Extrait fourni >>
····················

Tan Kozh pour la sortie de Lignages Oubliés
Interview
Tan Kozh pour la sortie de Lignages Oubliés Entretien avec Sven et Yamnah (2019)
Tan Kozh porte manifestement une grande attention à sa thématique, au niveau de l’esthétique, des textes ... Que pouvez-vous nous dire à ce sujet ?
S : La thématique globale avait un côté implicite pour moi dès les prémisses du projet. Il s'agissait
d'exprimer une spiritualité intérieure qui renvoie au paganisme et, par la recherche d’un héritage perdu, plus spécifiquement aux croyances celtes. Pour l’esthétique je dirais que la cohésion des styles de Christophe Szpajdel, Vincent Fouquet, Charles Boisart et Sylvain Clapot s’est faite avec facilité. La première pierre était l’œuvre de Vincent puis le logo de Christophe, ce sont deux personnes avec une sensibilité particulière et qui ont su capter l’ambiance des morceaux et l’inspiration des textes de Yamnah. Les photos de Sylvain étaient presque une évidence pour moi car je les admire depuis longtemps ; je l’ai découvert avec son travail live et en particulier quand je jouais dans la région natale d'Himinbjorg. Son travail sur les paysages à été une telle découverte que j’avais prévu depuis le début de lui faire une place sur cet album. Le calligraphe Charles Boisart est un artiste de notre région découvert par hasard, qui s’est très bien greffé au projet alors que la production de l’artwork était déjà entamée, et qui mérite amplement toute l’attention qu’on pourra lui apporter.
Y : Pour les textes, ça n'a pas été aussi attentionné que ça ! Ça a répondu à une commande assez précise de Sven, tout en rencontrant mes aspirations du moment. On peut dire qu'il y avait là un alignement des astres. J'ai fourni de la matière première en quantité, et Sven a simplement pioché dedans « au feeling ». Il a sa façon à lui de « sentir » mes textes et de les poser en cohérence avec la musique. La cohérence du concept tient donc seulement aux influences qui restent prégnantes d'un bout à l'autre de ma production écrite, le reste est une reconstruction a posteriori que le hasard, ou l'harmonie spontanée de nos visions, a bien aidé.
Vous venez de Bretagne, et pas mal d’entre vous ont joué pour des groupes de la région (Belenos, Les Chants de Nihil) ... Votre formation s’est-elle construite au gré de vos rencontres au sein de ces différents groupes ?

····················

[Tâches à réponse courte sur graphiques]
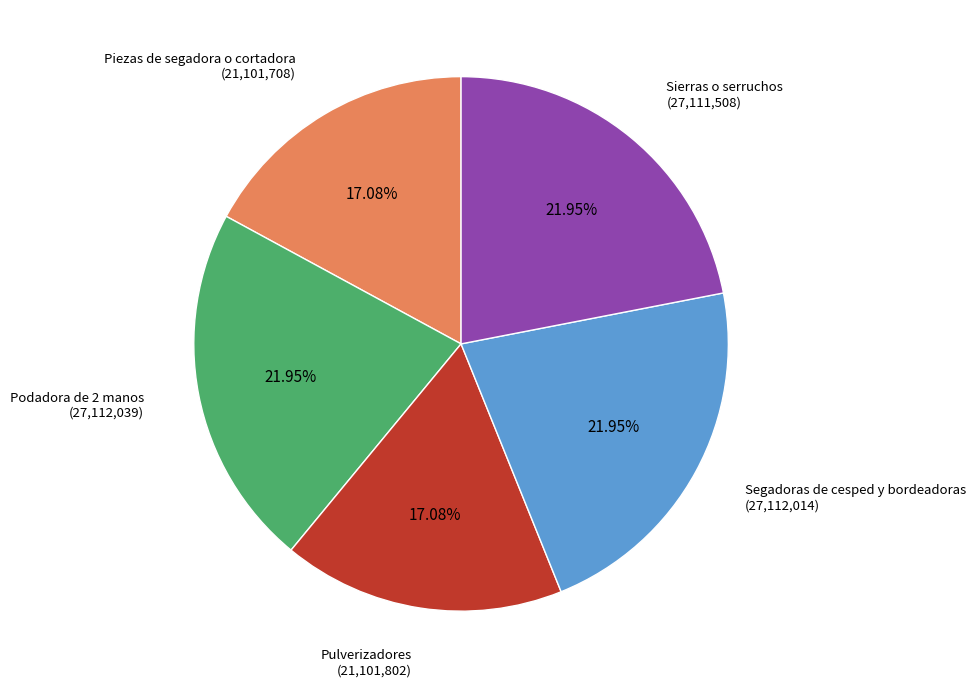

Is there a majority slice in this chart?

No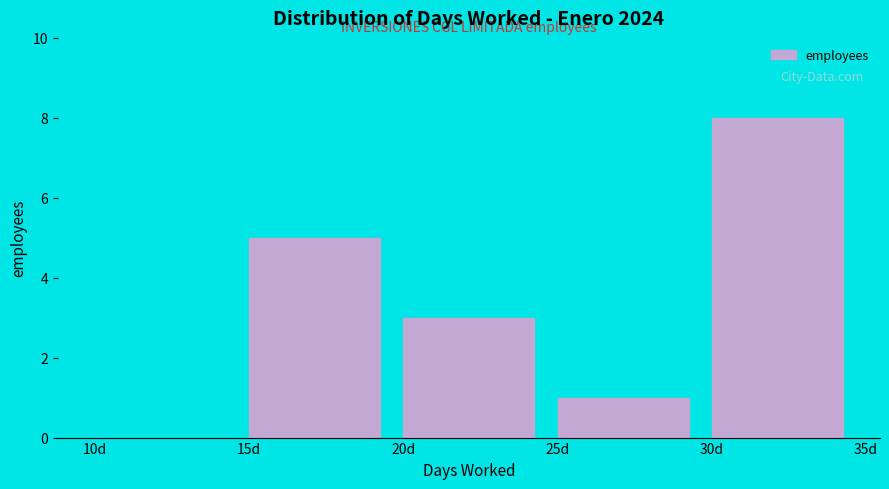

Which range on the x-axis has the tallest bar?

30 to 35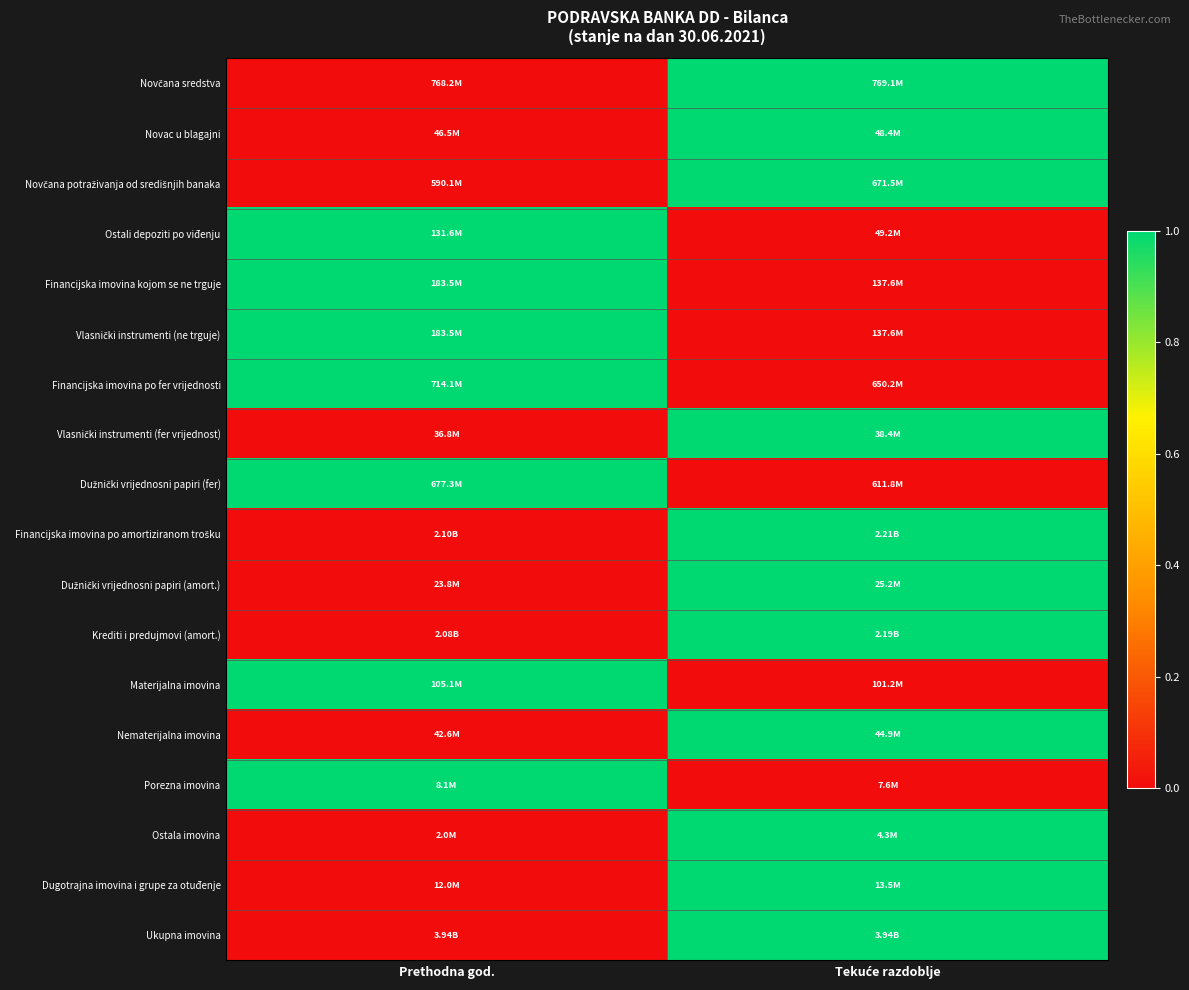

List the series in order of their peak value, highest first.

Novčana sredstva, Novac u blagajni, Novčana potraživanja od središnjih banaka, Ostali depoziti po viđenju, Financijska imovina kojom se ne trguje, Vlasnički instrumenti (ne trguje), Financijska imovina po fer vrijednosti, Vlasnički instrumenti (fer vrijednost), Dužnički vrijednosni papiri (fer), Financijska imovina po amortiziranom trošku, Dužnički vrijednosni papiri (amort.), Krediti i predujmovi (amort.), Materijalna imovina, Nematerijalna imovina, Porezna imovina, Ostala imovina, Dugotrajna imovina i grupe za otuđenje, Ukupna imovina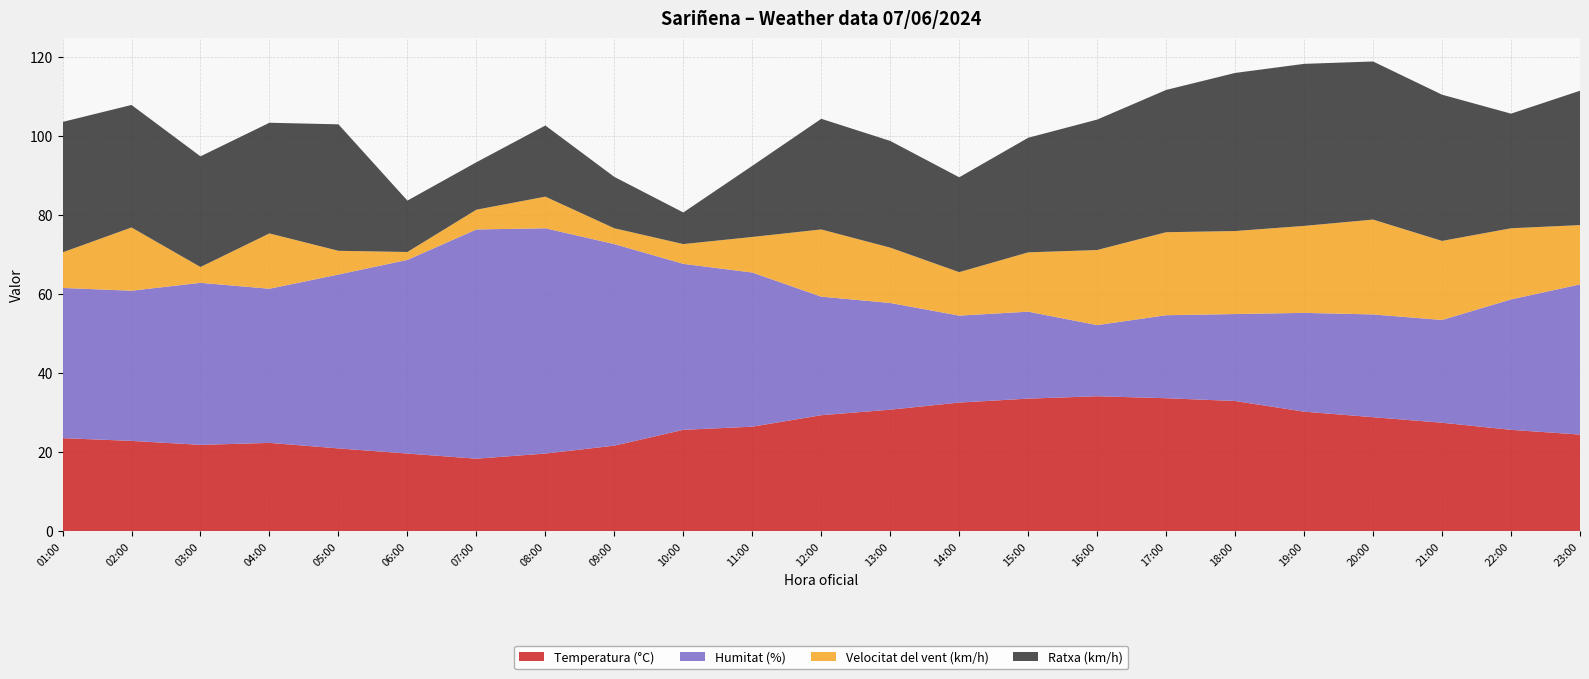

Reading right to left, what are all the values shown in this chart?

Temperatura (°C): 23:00=24.4	22:00=25.6	21:00=27.4	20:00=28.8	19:00=30.2	18:00=32.9	17:00=33.6	16:00=34.1	15:00=33.5	14:00=32.5	13:00=30.7	12:00=29.3	11:00=26.4	10:00=25.6	09:00=21.6	08:00=19.6	07:00=18.3	06:00=19.6	05:00=20.9	04:00=22.3	03:00=21.8	02:00=22.8	01:00=23.5
Humitat (%): 23:00=38.0	22:00=33.0	21:00=26.0	20:00=26.0	19:00=25.0	18:00=22.0	17:00=21.0	16:00=18.0	15:00=22.0	14:00=22.0	13:00=27.0	12:00=30.0	11:00=39.0	10:00=42.0	09:00=51.0	08:00=57.0	07:00=58.0	06:00=49.0	05:00=44.0	04:00=39.0	03:00=41.0	02:00=38.0	01:00=38.0
Velocitat del vent (km/h): 23:00=15.0	22:00=18.0	21:00=20.0	20:00=24.0	19:00=22.0	18:00=21.0	17:00=21.0	16:00=19.0	15:00=15.0	14:00=11.0	13:00=14.0	12:00=17.0	11:00=9.0	10:00=5.0	09:00=4.0	08:00=8.0	07:00=5.0	06:00=2.0	05:00=6.0	04:00=14.0	03:00=4.0	02:00=16.0	01:00=9.0
Ratxa (km/h): 23:00=34.0	22:00=29.0	21:00=37.0	20:00=40.0	19:00=41.0	18:00=40.0	17:00=36.0	16:00=33.0	15:00=29.0	14:00=24.0	13:00=27.0	12:00=28.0	11:00=18.0	10:00=8.0	09:00=13.0	08:00=18.0	07:00=12.0	06:00=13.0	05:00=32.0	04:00=28.0	03:00=28.0	02:00=31.0	01:00=33.0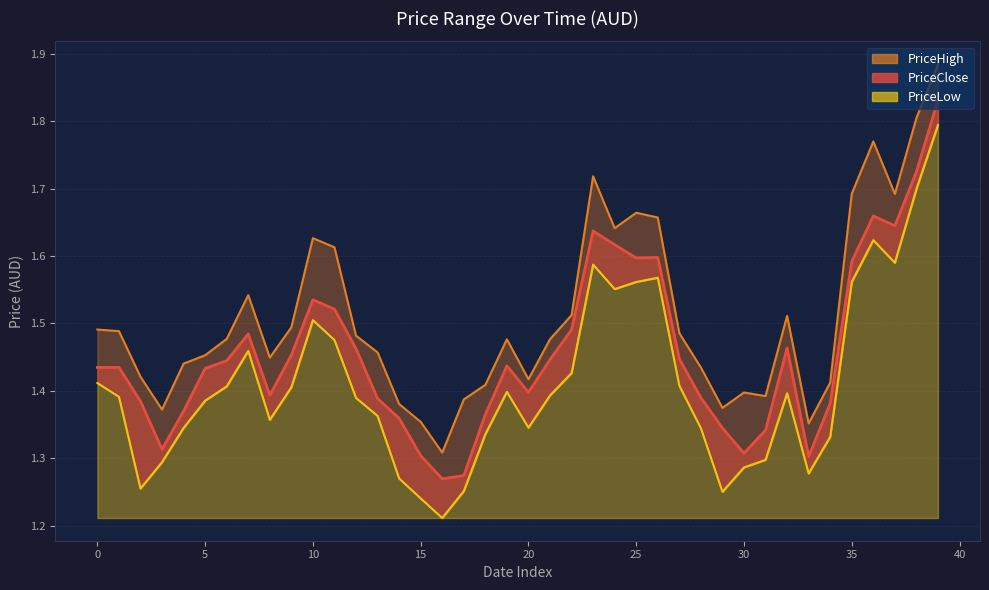

What position from the right is 31?

9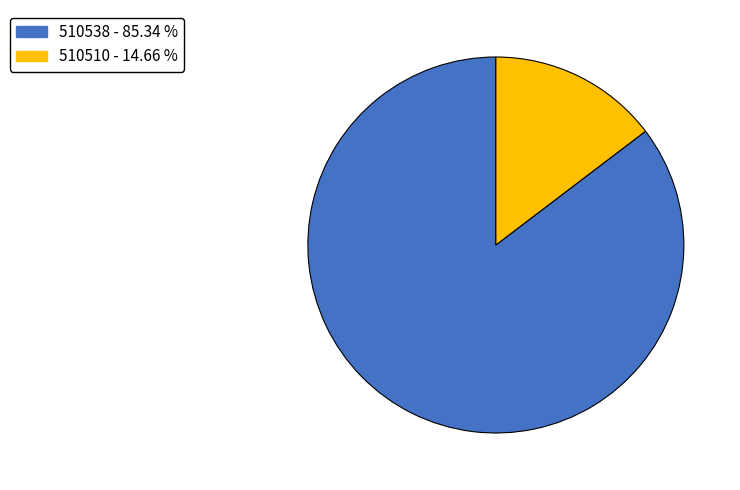

Count the number of slices in the pie.

2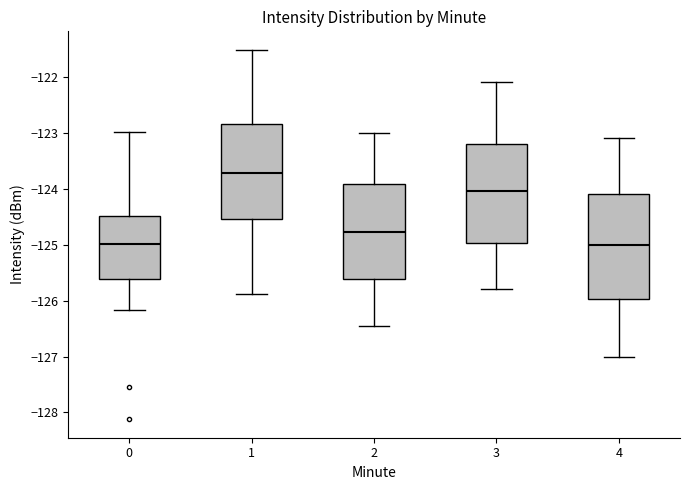

Reading left to right, transcribe this box plot: for each box, give where its median line is, the range the box spans, and where its two whiskers end, as read against the y-axis. The values are not printed on the chart, so give them approximately, as read against the axis.

0: median -125.0, box -125.6 to -124.5, whiskers -126.2 to -123.0
1: median -123.7, box -124.5 to -122.8, whiskers -125.9 to -121.5
2: median -124.8, box -125.6 to -123.9, whiskers -126.5 to -123.0
3: median -124.0, box -125.0 to -123.2, whiskers -125.8 to -122.1
4: median -125.0, box -126.0 to -124.1, whiskers -127.0 to -123.1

····················

L'énoncé >> Rédigez la suite de l'entretien avec Tan Kozh, s'il vous plaît, en reprenant juste après sa dernière phrase.

Réponse à l'exercice >>
S : Je ne peux pas te donner un « oui » franc car Yamnah, Barved et moi nous connaissons et jouons ensemble depuis très jeunes, pour ainsi dire depuis nos débuts avec le metal et les instruments, les
premières formations comme AntiCorpse se sont donc naturellement articulées dans ce sens et nous ont amené à vivre des moments forts qui ont soudé notre amitié depuis déjà deux décennies. Bien entendu, notre activité nous a aussi amené à faire des rencontres, des liens se sont donc tissés entre les différents groupes du secteur et personnellement c'est comme ça que j'ai été amené à rencontrer Introspect et Decay.
En écoutant votre album, j’ai vraiment ressenti l’influence de Belenos dans la composition. Avez-vous une affection ou une proximité particulière avec ce groupe, en plus d’avoir eu certains membres dans vos rangs qui ont joué avec Loïc ?
S : J'ai découvert Belenos avec Chants de Bataille et Chemins de Souffrance, j'ai dévoré la moindre miette de ces deux albums, donc c'est indéniablement une influence dans les compositions et je dirais même qu'il a contribué, tout comme Himinbjorg par la suite, à forger ma vision du black metal et du type d'émotions qu'il peut nous permettre de transmettre. Je ne peux qu'ajouter qu'en toute logique lorsque Loïc m'a proposé de rejoindre l'équipe j'étais comme un gosse de 10 ans le soir de noël !
Y : Belenos est un des premiers groupes de black metal que j'ai découvert, juste après les classiques Burzum, Emperor, Ulver etc. Ma rencontre avec Loïc est sans aucun doute l’événement qui m'a ouvert la voie vers le paganisme, même si je n'ai pas la prétention de me comparer à lui, sur le plan musical comme sur le plan spirituel.
Tan Kozh est formé depuis 2015 selon Metal Archives. Lignages oubliés sort presque cinq ans après le lancement du groupe. Est-ce le temps qu’il vous a fallu pour le composer ?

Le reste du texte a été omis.